En somme, la France et l’Allemagne tiennent peu de place dans son amour. Il n’est que Russe. Il n’aime et ne protège que l’art russe, la musique russe, la littérature russe, l’archéologie russe. Il a fondé à Moscou un grand musée national. Pour les mêmes raisons, il est fervent orthodoxe: sa piété est réele et sincère.
En son pays, la plus grande part de son affection est pour le paysan; e’est sur le paysan que tomberont ses plus larges faveurs; c’est au paysan qu’il a pensé, au moment de rendre son premier ukase, le jour même de la mort de son père, en rappelant que pour la première fois les hommes de la campagne, devenus libres, étaient appelés à prêter serment.
Mais si ses bienfaits doivent aller aux paysans, ses rigueurs infailliblement atteindront, du haut en bas de l’échelle, toute la bureaucratie russe, don’t il n’ignore pas la pourriture et les déprédations. Pendant le commandement qu’il exerça, son honnêteté, révoltée, n’a pas pu se contenir devant les exactions dont il fut témoin, même dans sa propre famille. Il semble bien résolu à y mettre fin; ce nettoyage de fonctionnaires véreux est même déjà commencé.
II
On se demande avec une juste inquiétude quelle sera son attitude au dedans comme au dehors.
Pour l’intérieur, on a déjà parlé d’une constitution; des espoirs grandissent, se bercent; on affirme qu’il s’est, de tout temps, assigné, réservé ce rôle de devenir souverain selon les idées européennes. Pour l’extérieur, on suppose qu’il s’éloignera de plus en plus de l’Allemagne et qu’il reprendra la politique du panslavisme.
Ceux qui attendent du nouveau tzar une constitution parlementaire perdront vite leurs illusions, nous en sommes du moins persuadés. Ses rapports presquer intimes avec le parti ultranational semblent indiquer, au contraire, une certaine défiance à l’égard des constitutionnels. Les idées acceptées en Europe sur les limites d’autorité assignées aux rois sont et resteront longtemps encore étrangères à la Russie. Le pouvoir impérial préférera procéder par grandes réformes octroyées par ukase pour arriver peu à peu à améliorer d’une façon sensible le sort de ses sujets, surtout celui des paysans.
Ces réformes, d’ailleurs, sont toutes prêtes, tout indiquées, et depuis longtemps déjà on les avait mises à l’étude. Alexandre II même avait été sur le point de les appliquer, quand le mouvement nihiliste, s’accentuant, avait arrêté ses projets et ajourné indéfiniment ses intentions libérates.
Voici quelles seraient ces mesures;
1° Diminution considérable dans le payement du rachat des terres par les paysans.
On sait que ce rachat, dans les conditions où il s’opère, est pour les campagnes une ruine inévitable.
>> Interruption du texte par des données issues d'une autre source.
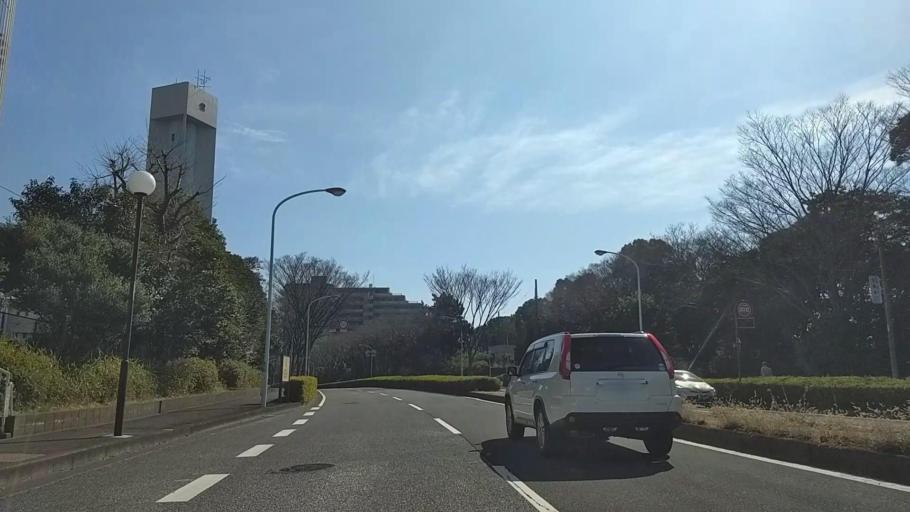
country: JP
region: Kanagawa
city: Fujisawa
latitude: 35.3559
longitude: 139.4427
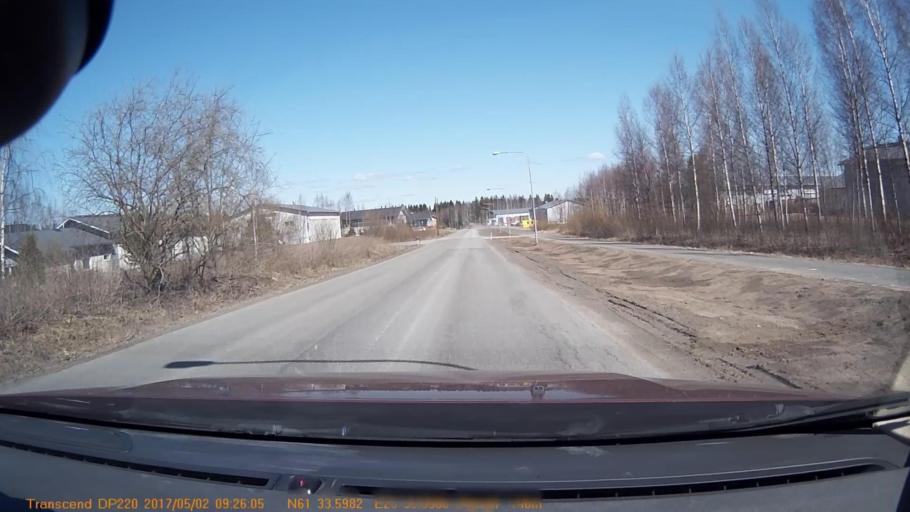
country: FI
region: Pirkanmaa
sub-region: Tampere
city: Yloejaervi
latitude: 61.5599
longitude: 23.5517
2 °Changement radical du système d’impôts;
3° Abolition de la capitation;
4° Facilité d’émigration d’une province dans une autre.
Cette mesure peut donner à l’agriculture en Russie un essor considérable. Certaines provinces, en effet, où les habitants sont nombreux, demeurent improductives à cause de la stérilité du sol. En d’autres contrées, au contraire, la terre est fertile, mais les travailleurs manquent, et les excessives difficultés qui entourent l’émigration menaçaient de faire s’éterniser cet état de choses.
5° Grandes facilités pour les passeports.
Cette mesure rentre dans le même ordre de réformes que la précédente, un paysan ne pouvant se déplacer, aller travailler dans une région voisine sans être astreint à des formalités de passeport compliquées et coûteuses.
6° Fondation de banques rurales.
Cette dernière création est destinée à débarasser le pays d’un fléau rongeur, les petits usuriers, qui mangent le paysan et dévastent les campagnes comme une armée de sauterelles.
L’ensemble de ces réformes amènera infailliblement un soulagement considérable pour le travailleur rural. Elles sent urgentes, absolument urgentes, et il est probable qu’elles s’exécuteront avant la fin de l’année.
Il est probable également que la scrupuleuse probité du nouvel empereur le décidera presque immédiatement à faire aussi dans les finances des réformes considérables. Elles s’étendront même, sans doute, au budget de l’armée; et elles arrêteront les distributions scandaleuses des terres de la Couronne qui avaient lieu au moyen de ventes fictives et de mille autres procédés frauduleux.
Alexandre III s’efforcera, en outre, assurément, de relever la situation du clergé, tout en donnant une plus grande liberté aux vieux croyants, qui sont, on le sait, très nombreux.
Quant à une constitution proprement dite, il serait assez surprenant qu’il l’accordât. Toutes ses concessions à ce point de vue se borneront sans doute à laisser une plus grande latitude à l’administration provinciale; il consentira nommément à faire participer le pays, les zemstvos, dans une certaine mesure, assez restreinte, à l’administration des affaires.